Scio Township will continue to meet remotely
For now, Scio Township’s boards and committees will continue to meet remotely.
However, as it looks ahead to times when meeting in-person is back to normal, it will still offer the online, remote option to the public.
Township supervisor Will Hathaway told The Sun Times News in follow up the township board’s meetings on March 23 and 25 that they chose to continue meeting remotely, using Zoom.
He said this is made possible because Washtenaw County has declared a state of emergency due to the COVID pandemic through December 2021. If the county changes the state of emergency, Hathaway said then they would revisit the plan for meetings.
In her report to the township board for the March 23 meeting, township clerk Jessica Flintoft said the Board of Trustees, all its committees and commissions, and the Downtown Development Authority are subject to the Michigan Open Meetings Act (OMA).

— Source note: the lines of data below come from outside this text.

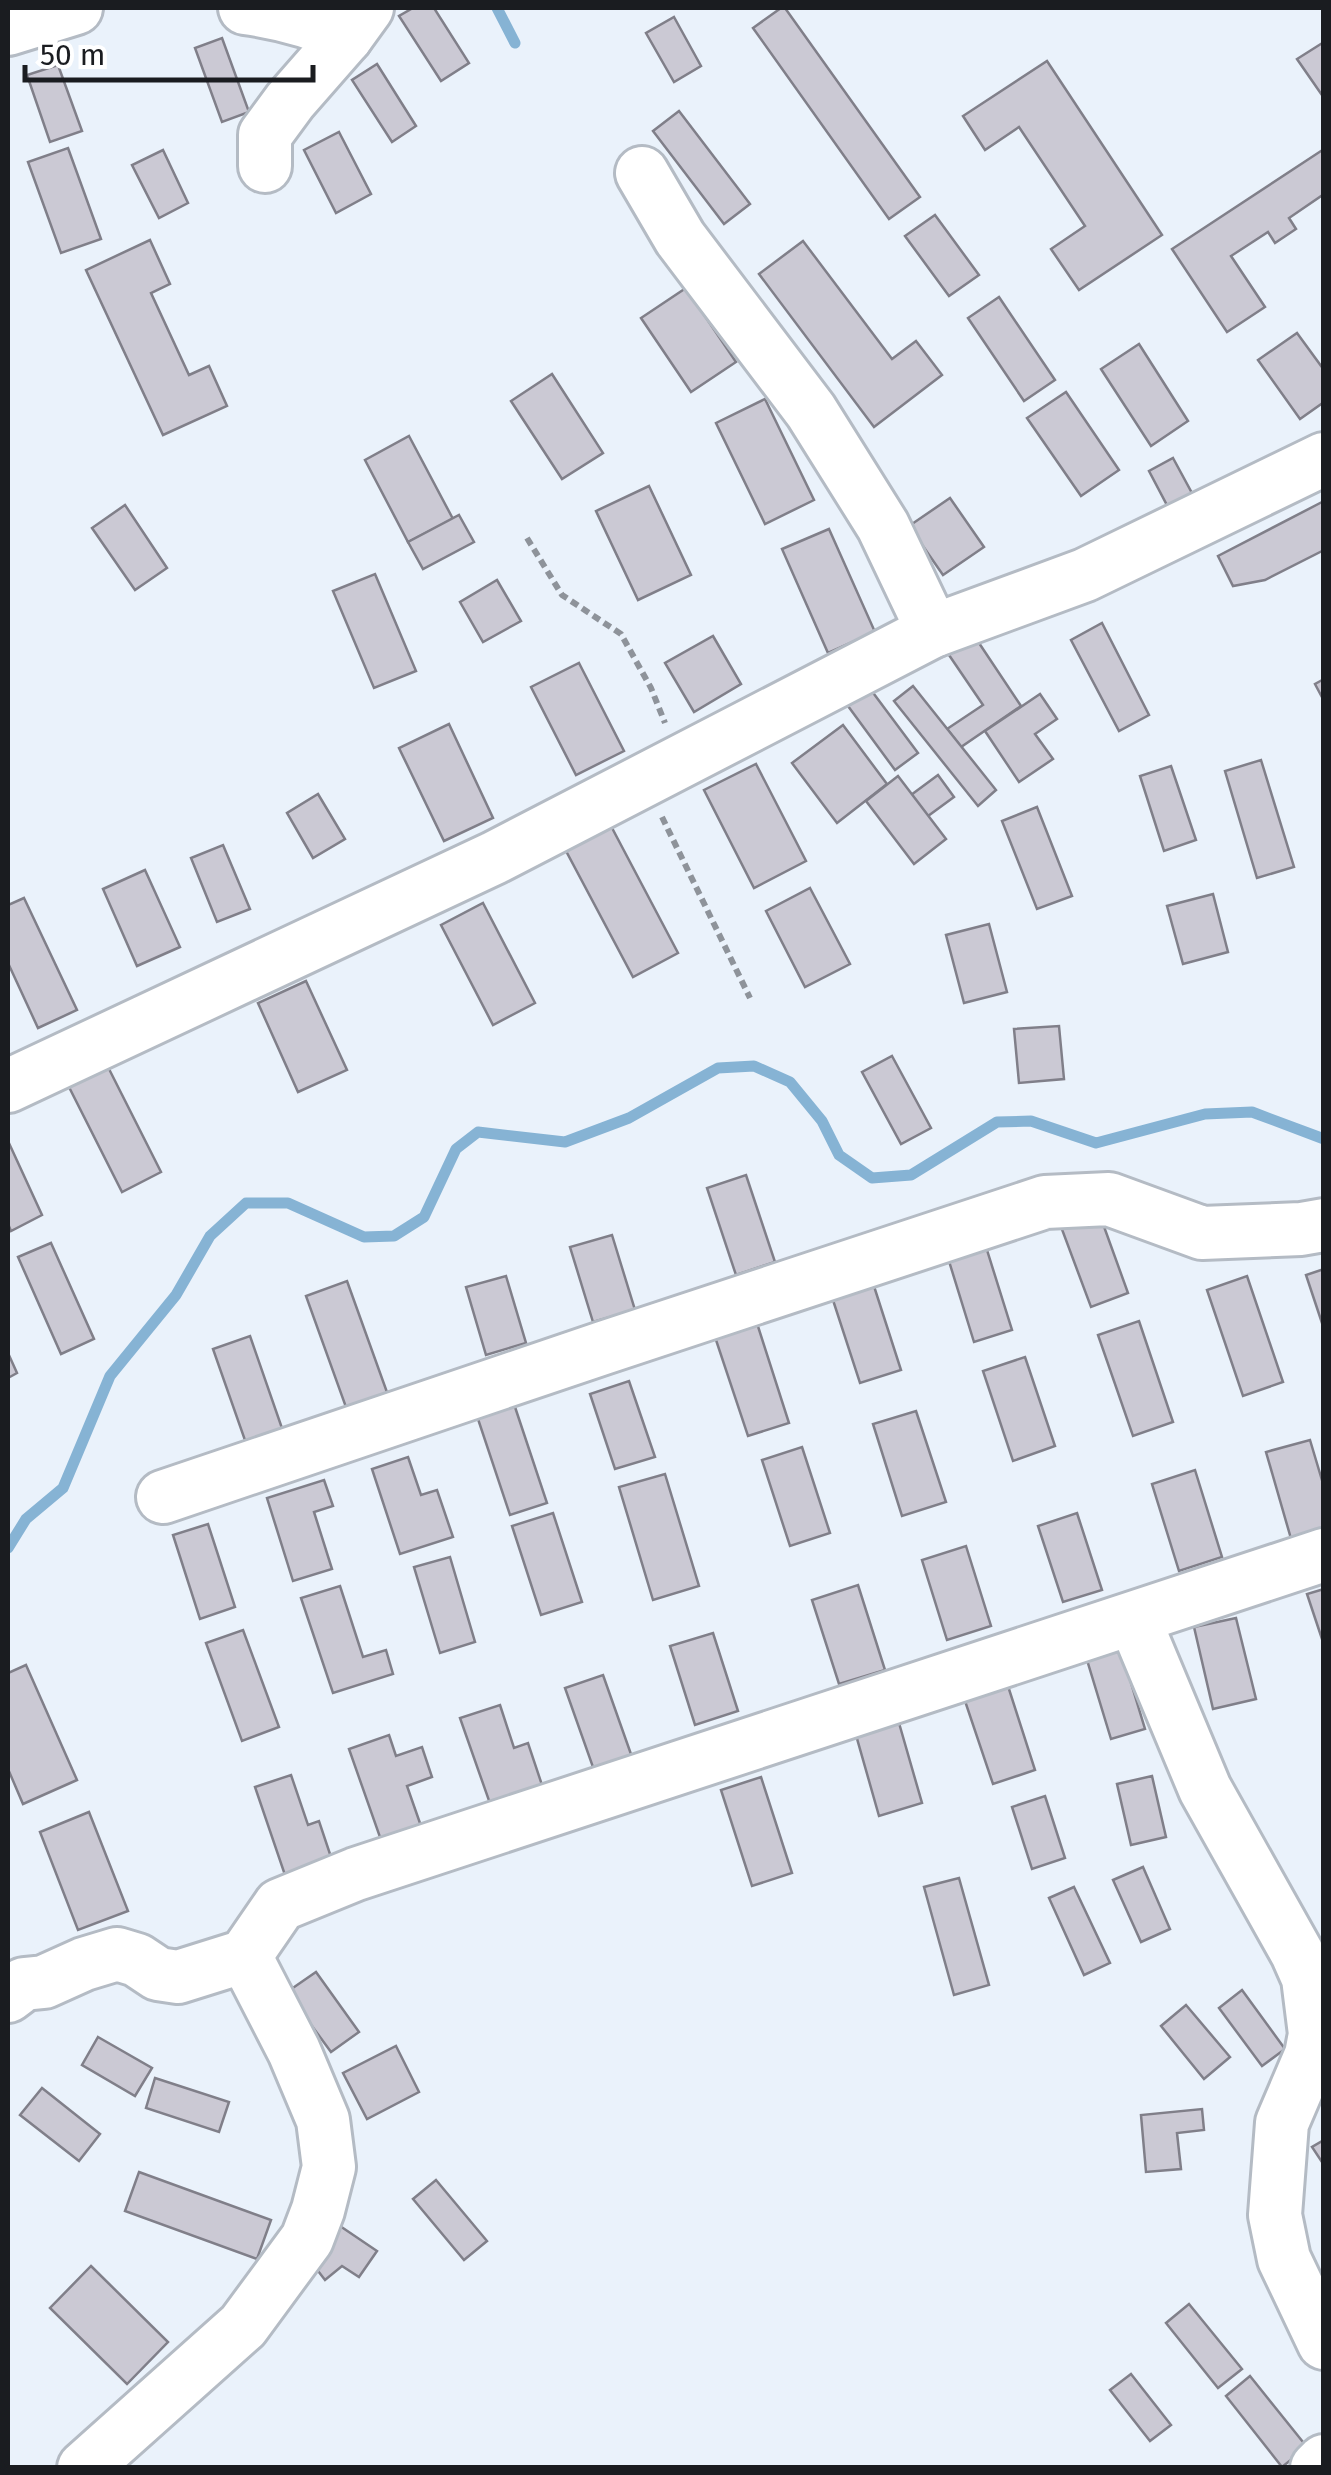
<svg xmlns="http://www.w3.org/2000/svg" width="1331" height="2475" font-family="'Fira Sans',sans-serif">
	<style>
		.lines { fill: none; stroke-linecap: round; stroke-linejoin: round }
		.stream { stroke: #86b3d4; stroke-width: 11 }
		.building { fill: #cbc9d4; stroke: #807f89; stroke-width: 2.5 }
		.minor-casing { stroke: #b4bbc4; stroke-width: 58 }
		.path { stroke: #8e939a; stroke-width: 6; stroke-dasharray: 8 5; stroke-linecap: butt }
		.minor { stroke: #fff; stroke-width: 52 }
	</style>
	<rect width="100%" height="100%" fill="#eaf2fb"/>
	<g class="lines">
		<g class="stream">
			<path d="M497,8L515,43"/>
			<path d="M8,1548L26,1519L63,1488L110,1376L176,1295L210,1236L246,1203H288L364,1237L394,1236L424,1217L456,1149L478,1132L565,1142L629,1118L718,1068L754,1066L790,1082L822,1121L839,1155L872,1178L911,1175L997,1122L1031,1121L1096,1143L1205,1114L1252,1112L1324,1139"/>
		</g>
	</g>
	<g class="building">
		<path d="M413,8H434L469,63L441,81L399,16Z"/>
		<path d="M781,8H785L920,197L889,219L753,28Z"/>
		<path d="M674,17L701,66L674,82L646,33Z"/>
		<path d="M222,38L249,112L222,122L195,48Z"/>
		<path d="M1324,42V98L1297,59Z"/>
		<path d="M1047,61L1162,235L1079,290L1051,249L1085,226L1019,127L985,150L963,116Z"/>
		<path d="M377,64L416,126L392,142L352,80Z"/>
		<path d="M58,65L82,131L50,142L27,75Z"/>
		<path d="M679,111L750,204L724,224L653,131Z"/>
		<path d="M339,132L371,194L336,213L304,150Z"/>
		<path d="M68,148L101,239L61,253L28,162Z"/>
		<path d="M1324,149V194L1289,218L1296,229L1275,243L1268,232L1231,256L1265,307L1227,332L1172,249Z"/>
		<path d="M163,150L188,203L159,218L132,165Z"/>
		<path d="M935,215L979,275L949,296L905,236Z"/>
		<path d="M150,240L170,284L151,293L189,375L209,366L227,406L163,435L86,270Z"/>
		<path d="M803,241L892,359L916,341L942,375L874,427L759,274Z"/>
		<path d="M686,288L736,362L691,392L641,318Z"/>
		<path d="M999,297L1055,380L1024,401L968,318Z"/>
		<path d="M1297,333L1324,370V402L1300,419L1258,360Z"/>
		<path d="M1139,344L1188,421L1151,446L1101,369Z"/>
		<path d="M552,374L603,453L562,479L511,401Z"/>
		<path d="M1066,392L1119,470L1081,496L1027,418Z"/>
		<path d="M765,399L814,500L765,524L716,423Z"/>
		<path d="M409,436L453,519L408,542L365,460Z"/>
		<path d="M1173,458L1193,495L1168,507L1149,471Z"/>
		<path d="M649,486L691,575L638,600L596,511Z"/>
		<path d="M950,498L984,547L943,575L909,526Z"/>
		<path d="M1324,501V550L1265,580L1233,586L1218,556Z"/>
		<path d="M125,505L167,568L135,590L92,528Z"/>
		<path d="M459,515L474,542L423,569L408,542Z"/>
		<path d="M829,529L875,632L828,653L782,549Z"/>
		<path d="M375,574L416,671L374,688L333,591Z"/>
		<path d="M497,580L521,621L483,642L460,602Z"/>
		<path d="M1102,623L1149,715L1119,731L1071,640Z"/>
		<path d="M713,636L741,684L694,712L665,663Z"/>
		<path d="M975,637L1021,706L961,747L947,729L983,705L949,655Z"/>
		<path d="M579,663L624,751L576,775L531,687Z"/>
		<path d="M1324,679V701L1315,684Z"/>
		<path d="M913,686L996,790L978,806L894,701Z"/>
		<path d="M871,690L918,753L895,770L848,706Z"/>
		<path d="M1040,694L1057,719L1035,734L1053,759L1019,782L985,731Z"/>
		<path d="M449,724L493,818L444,841L399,748Z"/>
		<path d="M843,725L887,784L837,823L792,763Z"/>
		<path d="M1261,760L1294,867L1257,878L1225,771Z"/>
		<path d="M756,764L806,861L754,888L704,790Z"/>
		<path d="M1171,766L1196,840L1164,851L1140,776Z"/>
		<path d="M938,775L954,797L928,816L911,795Z"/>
		<path d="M898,776L946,839L914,864L866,801Z"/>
		<path d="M318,794L345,839L313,858L287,813Z"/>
		<path d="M1037,807L1072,896L1037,909L1002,821Z"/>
		<path d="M611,826L678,953L633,977L565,849Z"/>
		<path d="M223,845L250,909L217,922L191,858Z"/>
		<path d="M145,870L180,947L137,966L103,889Z"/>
		<path d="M810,888L850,964L805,987L766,911Z"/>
		<path d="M1213,894L1228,952L1183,964L1167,906Z"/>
		<path d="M24,898L77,1010L38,1028L8,963V905Z"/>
		<path d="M483,903L535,1003L493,1025L441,925Z"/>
		<path d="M989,924L1007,992L964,1003L946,935Z"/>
		<path d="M306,981L347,1070L298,1092L258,1003Z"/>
		<path d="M1059,1026L1064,1079L1019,1083L1014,1029Z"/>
		<path d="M892,1056L931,1128L901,1144L862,1072Z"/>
		<path d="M108,1067L161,1172L122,1192L69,1087Z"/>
		<path d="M8,1141L42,1215L11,1231L8,1224Z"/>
		<path d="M746,1175L775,1262L736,1275L707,1188Z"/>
		<path d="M1098,1210L1128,1293L1091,1307L1060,1224Z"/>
		<path d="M982,1234L1012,1330L974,1342L944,1245Z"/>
		<path d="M612,1235L635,1310L593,1322L570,1247Z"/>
		<path d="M51,1243L94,1339L61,1354L18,1257Z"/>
		<path d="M1324,1269V1329L1306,1275Z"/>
		<path d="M506,1276L526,1343L486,1355L466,1287Z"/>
		<path d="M1247,1276L1283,1382L1243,1396L1207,1290Z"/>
		<path d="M872,1280L901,1370L860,1383L831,1294Z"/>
		<path d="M347,1281L388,1395L347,1410L306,1296Z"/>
		<path d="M755,1317L789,1423L748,1436L713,1331Z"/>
		<path d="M1139,1321L1173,1422L1133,1436L1098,1335Z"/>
		<path d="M250,1336L284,1434L247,1446L213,1349Z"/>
		<path d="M8,1353L17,1373L8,1378Z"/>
		<path d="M1025,1357L1055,1446L1013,1461L983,1371Z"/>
		<path d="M629,1381L655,1457L615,1469L590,1394Z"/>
		<path d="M514,1404L547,1503L510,1515L477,1416Z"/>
		<path d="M916,1411L946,1502L902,1516L873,1424Z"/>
		<path d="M1310,1440L1324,1487V1541L1294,1549L1266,1452Z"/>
		<path d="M802,1447L830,1533L790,1546L762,1460Z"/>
		<path d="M408,1457L421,1495L437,1490L453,1537L400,1554L372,1469Z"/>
		<path d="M1195,1470L1222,1557L1179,1571L1152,1484Z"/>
		<path d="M665,1474L699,1586L653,1600L619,1487Z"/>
		<path d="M324,1480L333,1506L314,1512L332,1569L293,1581L267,1498Z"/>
		<path d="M553,1513L582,1602L541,1615L512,1526Z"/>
		<path d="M1077,1513L1102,1590L1063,1602L1038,1526Z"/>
		<path d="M208,1524L235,1607L200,1619L173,1535Z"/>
		<path d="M966,1546L991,1626L947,1640L922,1560Z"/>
		<path d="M450,1557L475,1642L440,1653L414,1567Z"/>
		<path d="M858,1585L885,1670L839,1684L812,1600Z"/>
		<path d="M340,1586L363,1657L386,1650L393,1674L333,1693L301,1598Z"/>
		<path d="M1324,1589V1645L1307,1594Z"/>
		<path d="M1236,1618L1256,1699L1213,1709L1194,1627Z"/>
		<path d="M243,1630L279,1727L242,1741L206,1643Z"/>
		<path d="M713,1633L738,1711L695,1725L670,1646Z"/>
		<path d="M1118,1640L1145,1729L1111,1739L1084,1650Z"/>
		<path d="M26,1665L77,1780L23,1804L8,1769V1673Z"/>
		<path d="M603,1675L632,1757L594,1770L565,1688Z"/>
		<path d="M1008,1686L1035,1770L993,1784L965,1701Z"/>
		<path d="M500,1705L514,1748L528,1743L545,1794L493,1812L460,1718Z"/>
		<path d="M899,1723L922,1803L879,1816L856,1735Z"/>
		<path d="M389,1735L396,1756L422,1747L432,1777L407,1786L421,1826L381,1840L349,1749Z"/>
		<path d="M291,1775L308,1825L319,1821L333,1863L286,1878L255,1787Z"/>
		<path d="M1152,1776L1166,1837L1131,1845L1117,1784Z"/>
		<path d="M761,1777L792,1873L752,1886L721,1790Z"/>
		<path d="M1045,1796L1065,1858L1032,1869L1012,1807Z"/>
		<path d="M89,1812L128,1911L78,1930L40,1832Z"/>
		<path d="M1143,1867L1170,1929L1141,1942L1113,1880Z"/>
		<path d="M959,1878L989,1985L954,1995L924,1887Z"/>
		<path d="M1074,1887L1110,1963L1084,1975L1049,1898Z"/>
		<path d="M316,1972L359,2032L331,2052L287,1992Z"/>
		<path d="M1242,1990L1285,2049L1262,2066L1219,2008Z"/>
		<path d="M1186,2005L1230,2057L1204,2079L1161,2026Z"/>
		<path d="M98,2037L152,2068L135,2096L82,2065Z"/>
		<path d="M396,2046L419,2092L367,2119L343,2073Z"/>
		<path d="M155,2078L229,2102L219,2132L146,2108Z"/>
		<path d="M42,2088L100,2134L79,2161L20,2115Z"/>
		<path d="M1202,2109L1204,2130L1177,2133L1181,2169L1146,2172L1141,2115Z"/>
		<path d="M1324,2140V2165L1312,2147Z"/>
		<path d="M139,2172L271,2220L257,2259L125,2211Z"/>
		<path d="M436,2180L487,2241L464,2260L413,2199Z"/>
		<path d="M340,2226L377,2251L359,2277L342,2266L325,2280L305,2254Z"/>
		<path d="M91,2266L168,2342L127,2384L50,2308Z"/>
		<path d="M1189,2304L1242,2369L1218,2388L1166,2323Z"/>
		<path d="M1131,2374L1171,2425L1150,2441L1110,2390Z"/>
		<path d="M1250,2376L1307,2447L1282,2467L1226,2396Z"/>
	</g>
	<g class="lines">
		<g class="minor-casing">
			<g id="minor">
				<path d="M245,8C281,13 313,21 346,37"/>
				<path d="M8,29L76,8"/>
				<path d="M265,166V135L290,101L346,37L367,8"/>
				<path d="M642,173L680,238L811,411L883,526L933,631"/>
				<path d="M8,1086L494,858L933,631L1085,575L1324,459"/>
				<path d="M163,1497L603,1348L1045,1202L1109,1199L1202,1233L1301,1229L1324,1225"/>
				<path d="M1134,1619L1205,1789L1297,1953L1308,1978L1315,2034L1311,2055L1282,2123L1275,2215L1284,2259L1324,2343"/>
				<path d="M8,1996L24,1984L44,1982L84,1964L117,1954L137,1960L158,1974L178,1977L245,1956L280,1905L356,1874L1324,1555"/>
				<path d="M84,2468L243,2326L307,2239L318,2210L329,2167L323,2120L294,2051L245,1956"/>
				<path d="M1317,2468L1324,2461"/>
			</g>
		</g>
		<g class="path">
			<path d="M527,538L562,595L621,634L651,688L665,723"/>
			<path d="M662,817L750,998"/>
		</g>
		<use href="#minor" class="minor"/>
	</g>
	<rect width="1331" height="2475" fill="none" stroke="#1a1c20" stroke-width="20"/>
	<path d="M25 65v15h288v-15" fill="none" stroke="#1a1c20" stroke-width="5"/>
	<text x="40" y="65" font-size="30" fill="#1a1c20" stroke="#ffffff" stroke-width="8" paint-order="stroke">50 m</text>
</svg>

Flintoft said the OMA was amended last fall to permit public meetings to be held virtually, with certain procedures set forth to ensure access to the public. The OMA permits virtual meetings without conditions, through March 31, 2021.
Her report stated, “From April 1, 2021 through December 31, 2021, the statute allows virtual meetings only in certain circumstances. On March 17, 2021 the Washtenaw County Board of Commissioners adopted Resolution 21-050 DECLARING A LOCAL STATE OF EMERGENCY WITHIN WASHTENAW COUNTY AS OF MARCH 17, 2021 TO CONTINUE THROUGH DECEMBER 31, 2021 DUE TO THE SUSTAINED PRESENCE OF COVID-19. This resolution appears to meet the definition of one of the reasons virtual accommodation of members may be made per MCL 15.263 Sec. 3 (2) "...a local state of emergency or state of disaster declared pursuant to law or charter or local ordinance by the governor or a local official, governing body, or chief administrative officer that would risk the personal health or safety of members or the public or the public body if the meeting were held in person."
If and/or when this state of emergency is changed and meeting in public is required for the township boards and commissions, Hathaway said the online option will remain in place for the public because the township recently installed new technology in the meeting hall that will allow people to connect with in-person meetings remotely.
“When we do resume meeting in the meeting hall, members of the public will be able to continue connecting to the meeting online,” said Hathaway.
According to Flintoft, the barrier for the public to participate remotely for in-person meetings had been the lack of investment by local government in the technology necessary to permit and encourage remote participation from the public.
“Even before the pandemic, larger local governments were moving toward expanding public participation through remote and virtual participation,” Flintoft said in her report. “Ongoing, there will be members of our community who will not be able to safely attend meetings in person. Because providing a virtual option for public participation ongoing is a priority, the Board of Trustees authorized retrofitting to Meeting Hall so that the Township could hold hybrid meetings--where some people may attend in-person, and others remotely.”